Vivez-vous cette vente comme un échec?
Non, car ce genre de chose fait partie de la vie d’un entrepreneur. Evidemment, j’aurais préféré partir aux Etats-Unis, diriger une boîte de 200 personnes et faire fortune! Mais j’aurais aussi pu faire faillite, comme beaucoup de start-up. Je suis donc content d’avoir réussi à sauver l’entreprise et tous les emplois. Et dans les douze derniers mois, j’ai pris des risques personnels pour y arriver, avec l’aide de fournisseurs et de certains actionnaires. Une belle aventure!
iTaste ne faisait donc pas le carton qu’on croyait…
Nous avons réussi à créer un trafic phénoménal mais je me suis planté dans le business model. Je voulais me passer de publicité sur le site, un péché d’orgueil! Je n’avais pas compris que la machine à faire des clics et de l’audience est le seul modèle qui rapporte. Je croyais que je parviendrais à obtenir une autre source de revenus, à savoir offrir aux restaurants l’accès à nos membres, moyennant un abonnement de leur part (cela fonctionne aux Etats-Unis).

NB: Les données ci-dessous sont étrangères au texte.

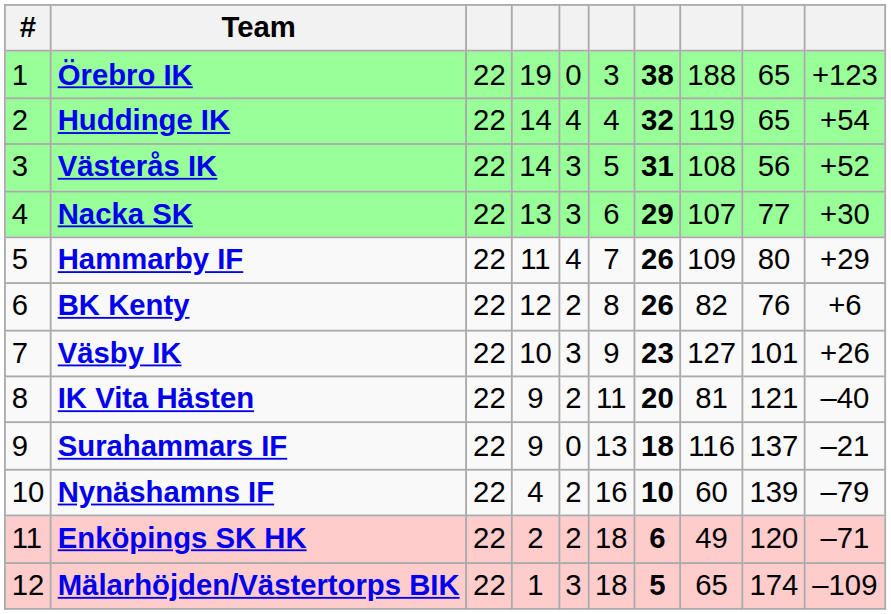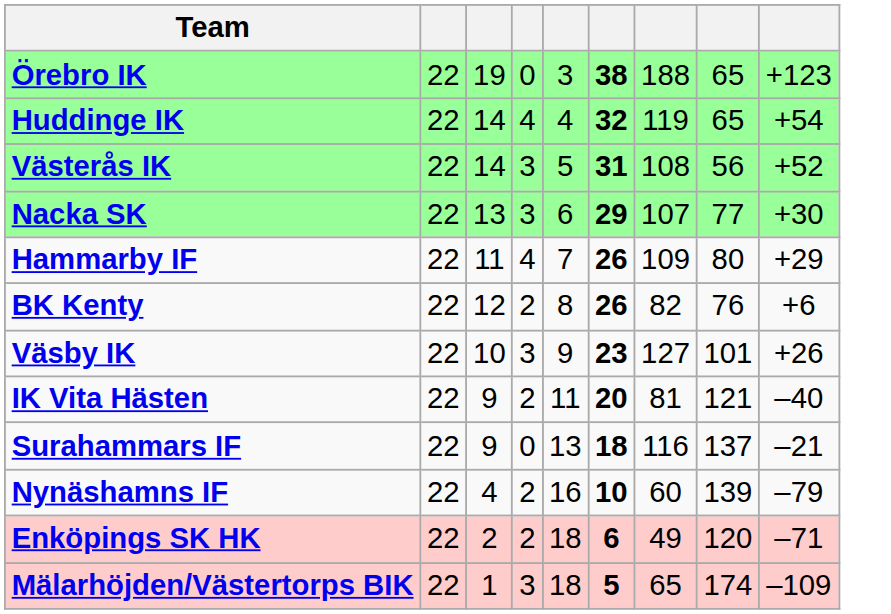- column: # | 1 | 2 | 3 | 4 | 5 | 6 | 7 | 8 | 9 | 10 | 11 | 12
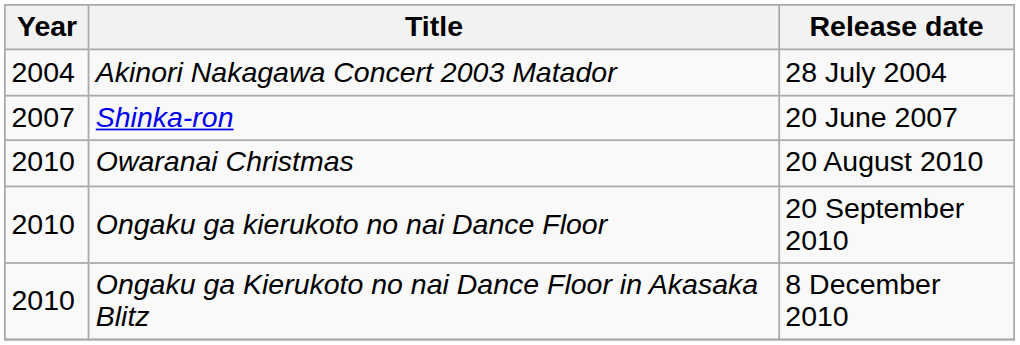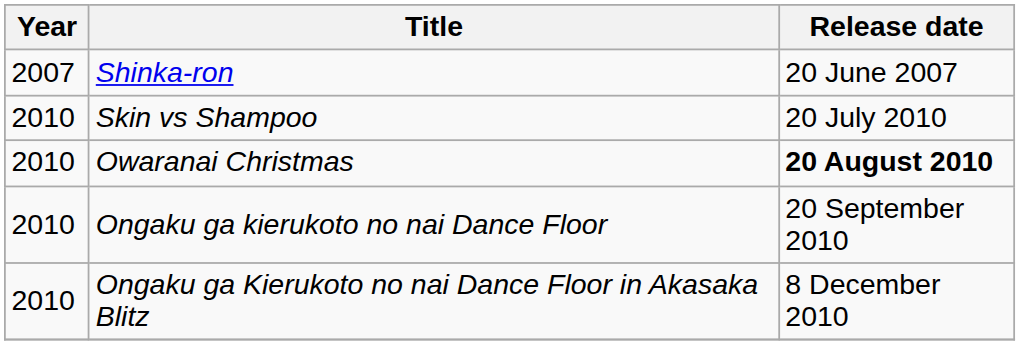- row: 2004 | Akinori Nakagawa Concert 2003 Matador | 28 July 2004
+ row: 2010 | Skin vs Shampoo | 20 July 2010
Owaranai Christmas | Release date: normal -> bold
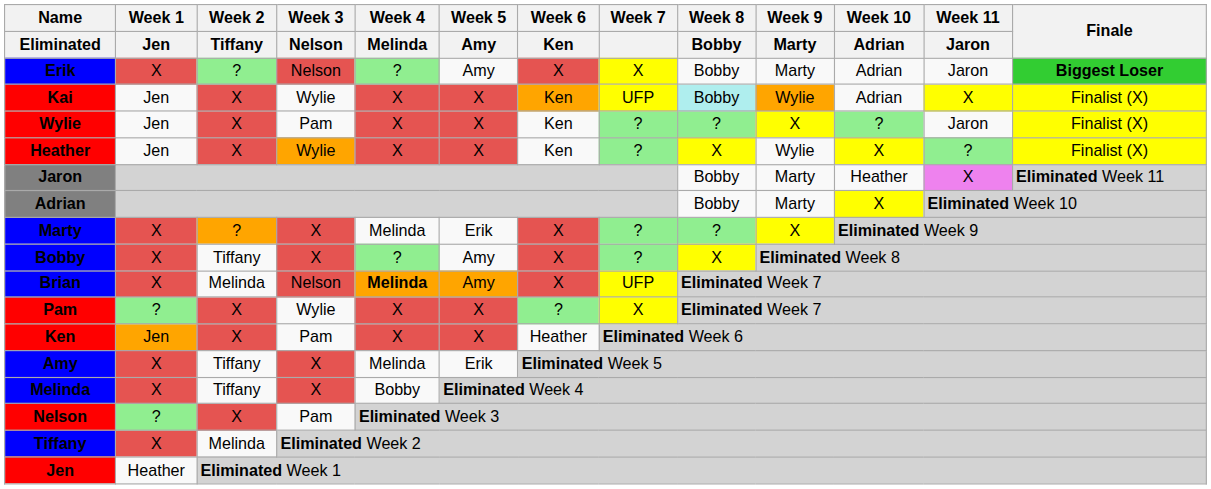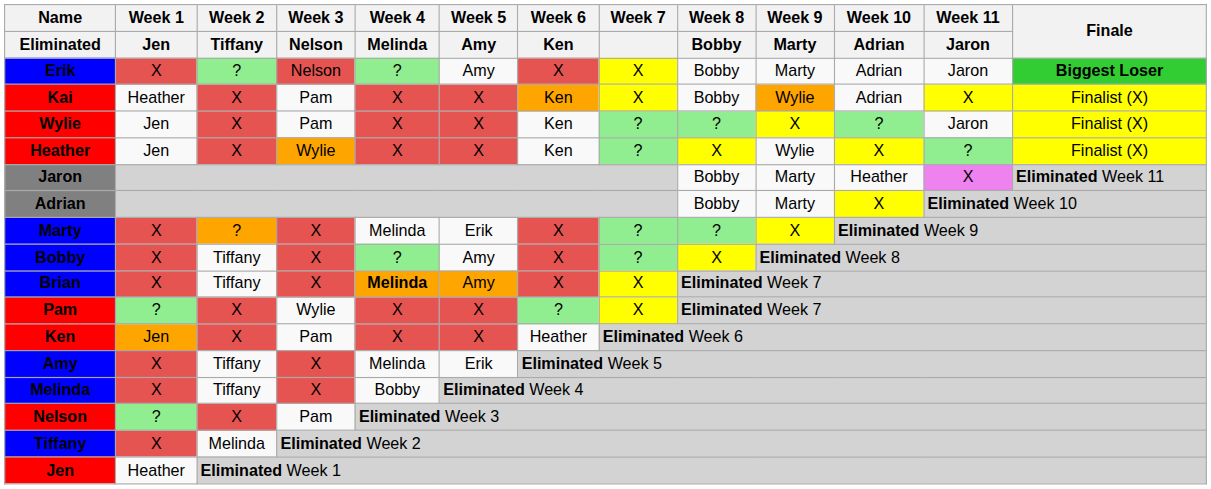Kai | Week 1 / Jen: Jen -> Heather
Kai | Week 3 / Nelson: Wylie -> Pam
Kai | Week 7: UFP -> X
Kai | Week 8 / Bobby: paleturquoise background -> no background
Brian | Week 2 / Tiffany: Melinda -> Tiffany
Brian | Week 3 / Nelson: Nelson -> X
Brian | Week 7: UFP -> X
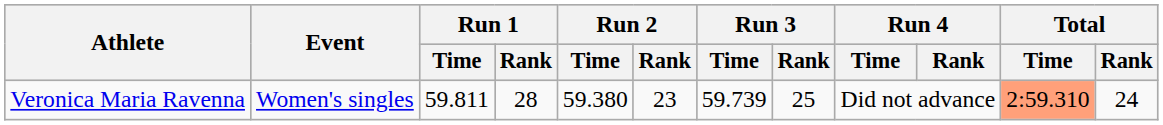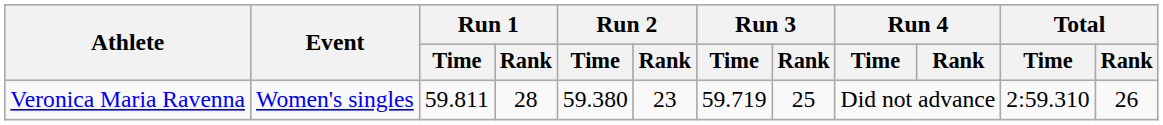Veronica Maria Ravenna | Run 3 / Time: 59.739 -> 59.719
Veronica Maria Ravenna | Total / Time: lightsalmon background -> no background
Veronica Maria Ravenna | Total / Rank: 24 -> 26
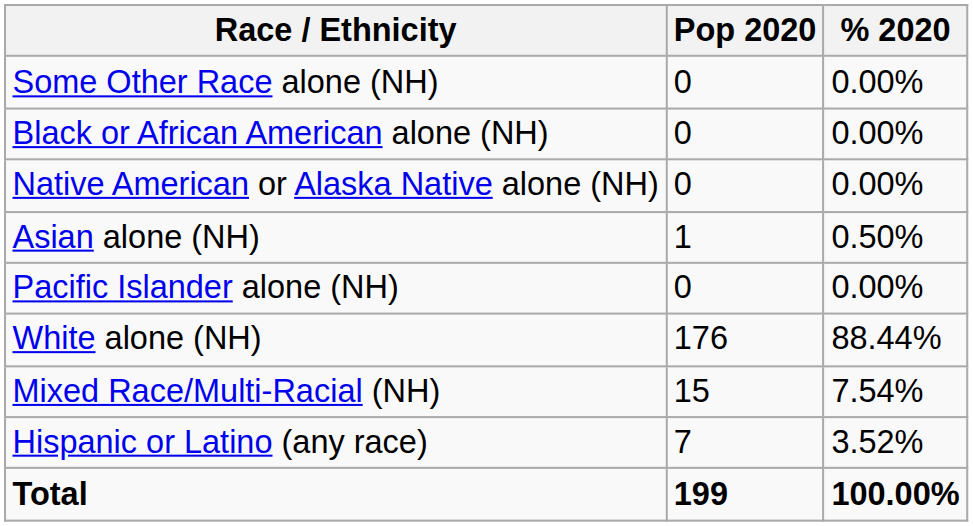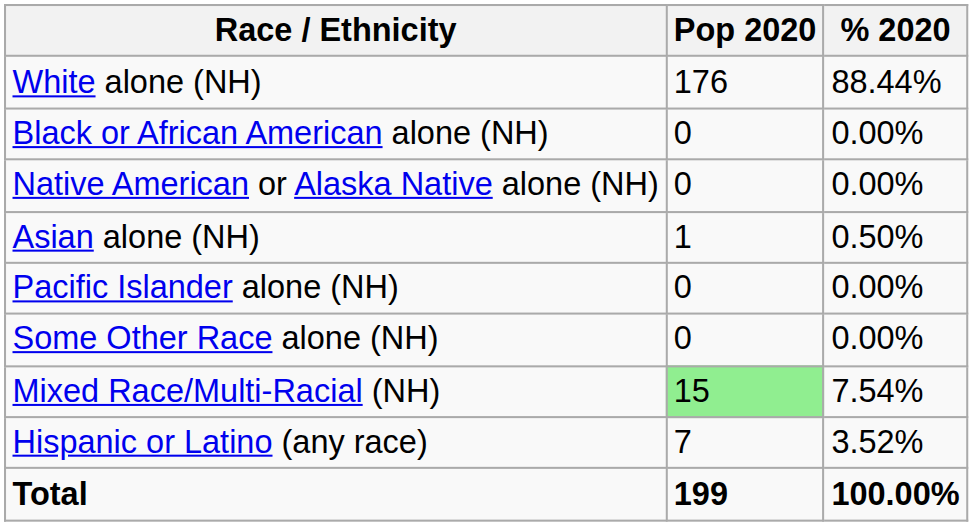rows swapped: White alone (NH) <-> Some Other Race alone (NH)
Mixed Race/Multi-Racial (NH) | Pop 2020: no background -> lightgreen background
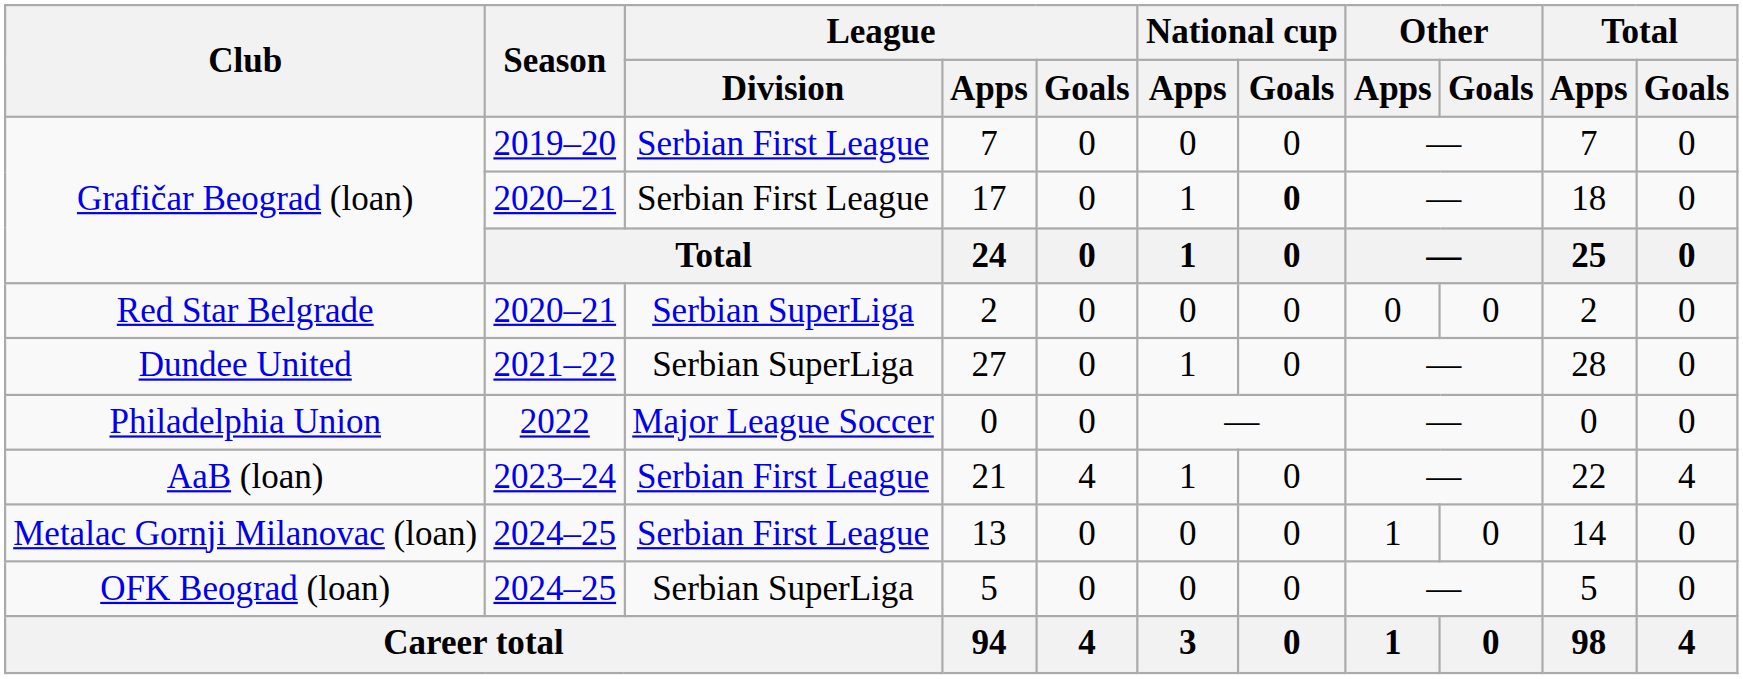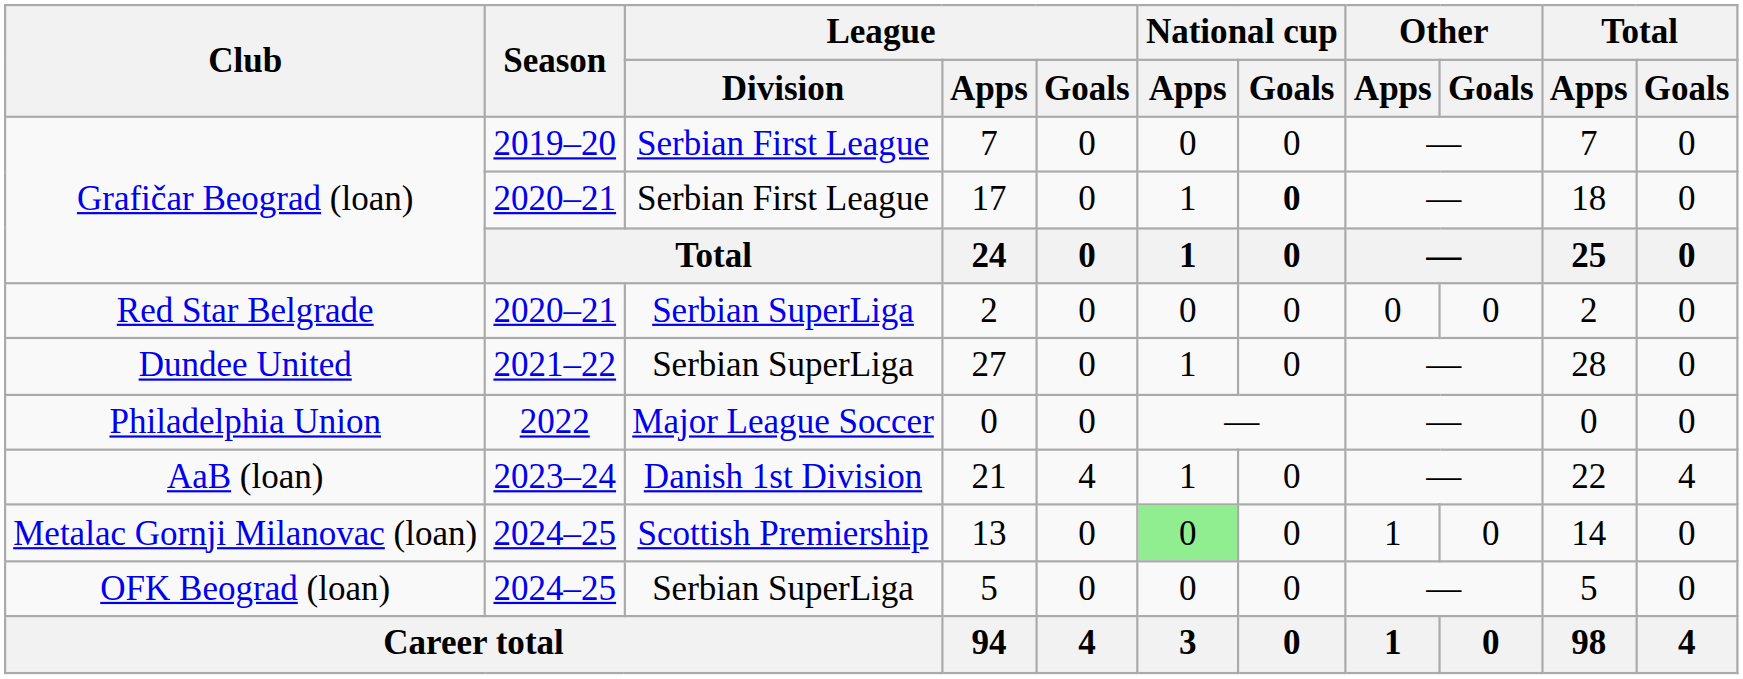21 | League / Division: Serbian First League -> Danish 1st Division
13 | League / Division: Serbian First League -> Scottish Premiership
13 | National cup / Apps: no background -> lightgreen background
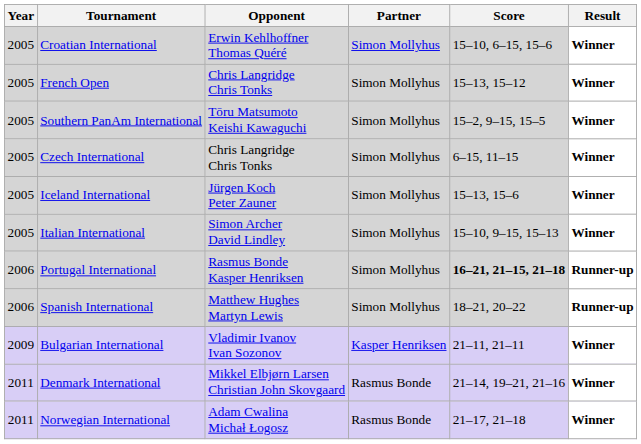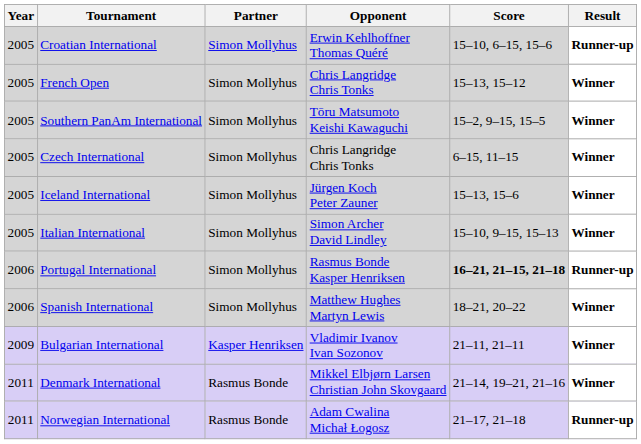columns swapped: Partner <-> Opponent
Croatian International | Result: Winner -> Runner-up
Spanish International | Result: Runner-up -> Winner
Norwegian International | Result: Winner -> Runner-up
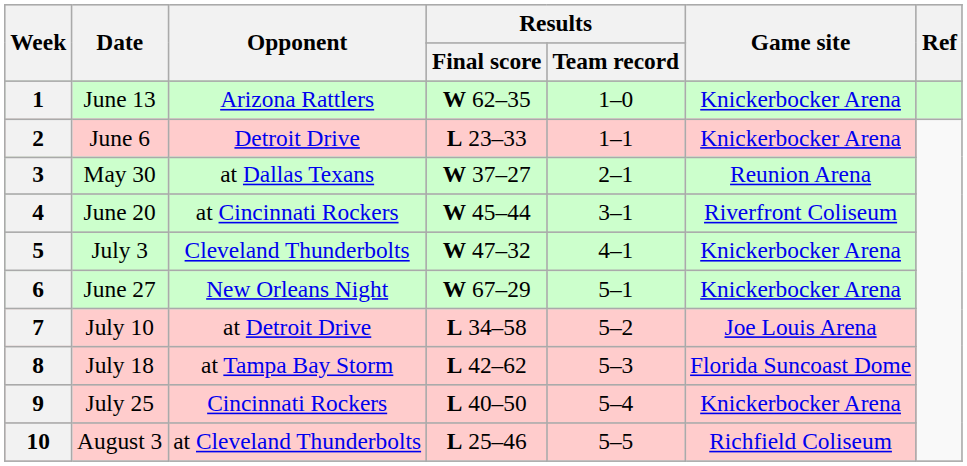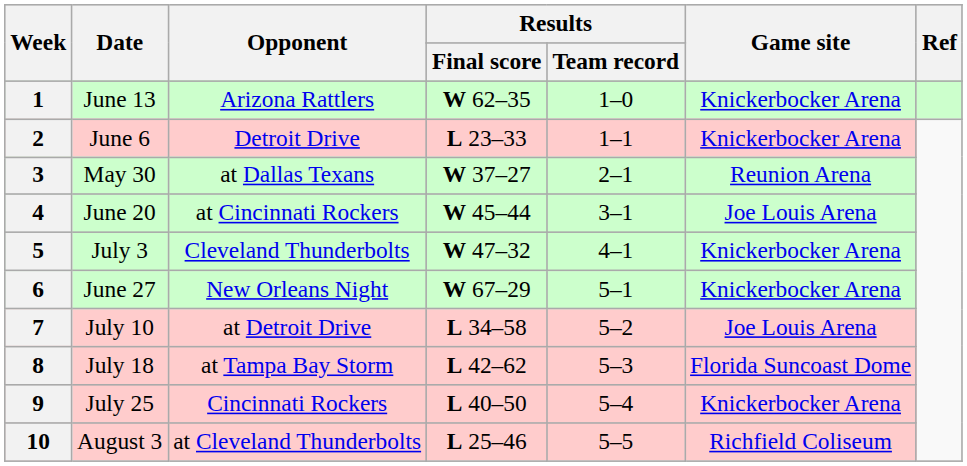4 | Game site: Riverfront Coliseum -> Joe Louis Arena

Les hôtels ont compris le bénéfice qu’ils pouvaient tirer de ce système, mais les restaurants, non. Ils ne nous payaient pas, n’ayant pas compris qu’ils pouvaient faire d’iTaste une alternative intéressante à la publicité traditionnelle. C’était trop tôt peut-être?
Et iTaste n’était que suisse. Croyez-vous qu’un réseau social restreint à un pays peut être viable?
Non, et c’est valable pour la plupart des projets internet. Si c’était à refaire, je ne créerais même plus en Europe, mais aux Etats-Unis. Ici, les territoires sont si petits et si différents que la valorisation qu’on souhaite n’est pas possible, même avec la France et l’Allemagne.
Combien faisiez-vous de chiffre d’affaires en 2012?
J’arrivais tant bien que mal à payer les salaires des huit employés, en me battant en permanence avec la trésorerie. Les quelque 200 hôtels membres ne suffisaient pas à financer la croissance.
L’abonnement coûtait entre 1000 et 2000 francs par an, n’est-ce pas? Ce qui, si on fait le calcul, représente 300 000 francs par an.
Exact, aussi a-t-il fallu que je trouve un autre modèle. En 2012, nous avons ajouté aux restaurants les boulangeries, les pâtisseries et les vins pour composer un réseau du goût intégrant la publicité. Du coup, cela a intéressé des annonceurs. Ce modèle est le bon mais n’a pas suffi à convaincre tous les actionnaires. Seuls deux d’entre eux étaient d’accord de réinvestir pour attaquer le marché français.